I'll ask a general tech-related question about filters: I noticed on The Trial blu ray that there is at points (generally when actors and the picture aren't in motion) some richer textures/grain. However, as soon as someone moves (even just turning their face), that's when it seems grain goes away and the picture looks a bit...weirder. Is that the result of filtering? Anyone else have the blu ray and can comment?
So the BD's for both Peeping Tom and The Trial have DNR problems? That really sucks.
I live in a pretty narrow apartment, and I just made a sizable jump to a 55" HDTV that's sitting about five feet from the front edge of the couch, so any BD with heavy DNR looks much worse. I can't believe how wretched some of these discs look.

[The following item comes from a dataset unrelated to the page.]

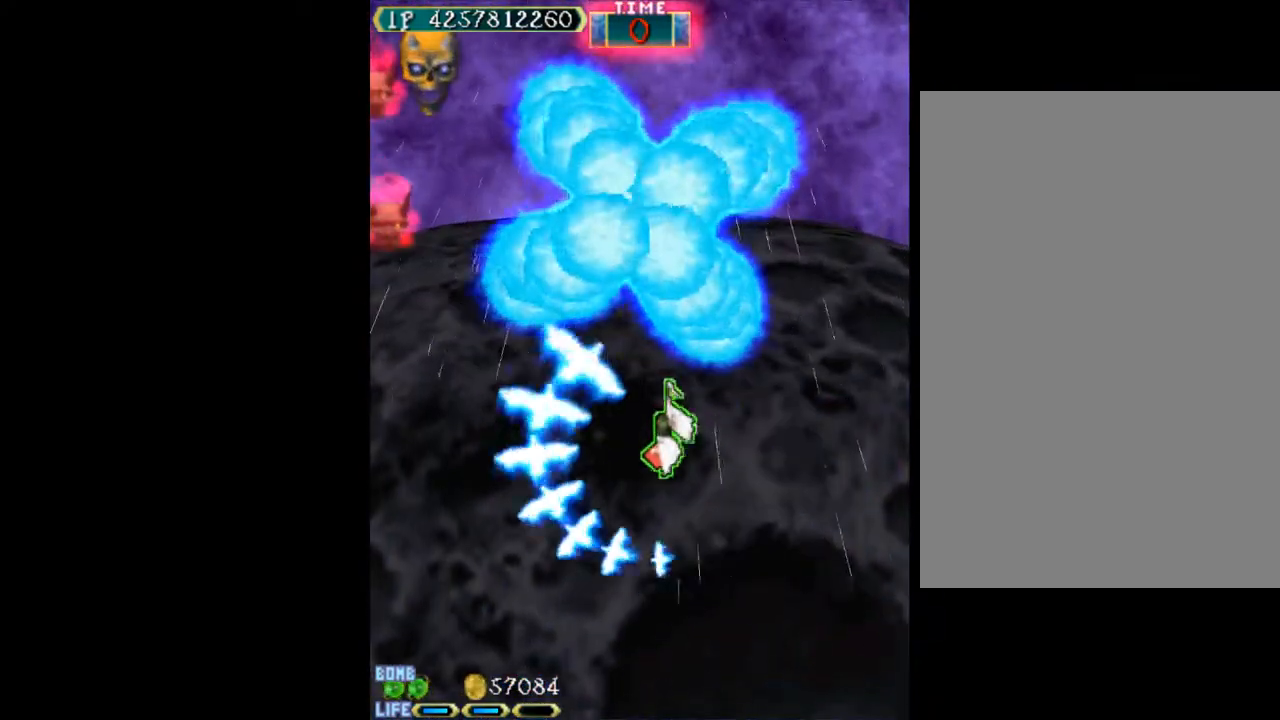
{"keys": ["left", "w"], "events": [[400, "left", "down"], [400, "up", "up"]]}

Not sure "DNR" is the best catch-all term for a lot of what's going on at the worst end of HD restoration work, which is why I keep reluctantly falling back on "digital fuckery". There are also different amounts of different types of these digital crimes being applied, so describing them can become a losing game without comparing them to other discs that people know well.
THE TRIAL isn't ruined by the digital work (like, for example FRENZY) but it is definitely affected.
PEEPING TOM has a huge amount of digital fuckery going on. All to do with heavy-handed digital overprocessing / ruinous 'grain management' / different types of digital filters / sharpening... the end result is that it's a digital mess.
I'm going to continue using "digital fuckery", it's the best term for it.
DVDBeaver are the only major review site that I've seen who crapped on it. They were bang on. Pretty much everyone else gave it raves, and it's such an injustice.
Finch, manicsounds, david hare, and DVDBeaver. Any others? I've been trying to find other review sites who trounced it when it came out (circa Nov 2010).
I first saw the BD this year, so was late to the party. Any other Blu-rays that fall into this category? I'm making lists.
peerpee wrote:Finch, manicsounds, david hare, and DVDBeaver. Any others? I've been trying to find other review sites who trounced it when it came out (circa Nov 2010).
I first saw the BD this year, so was late to the party. Any other Blu-rays that fall into this category? I'm making lists.
I don't have it, but I read that Studio Canal's "Don't Look Now" BD also has the same problematic look that Peeping Tom has.
Yet some reviewers who praised "Peeping" thought "Don't Look Now" was flawed looking, and DVDBeaver thought "Peeping Tom" sucked yet gave praise to "Don't Look Now"
Last edited by manicsounds on Sun Oct 28, 2012 2:34 pm, edited 1 time in total.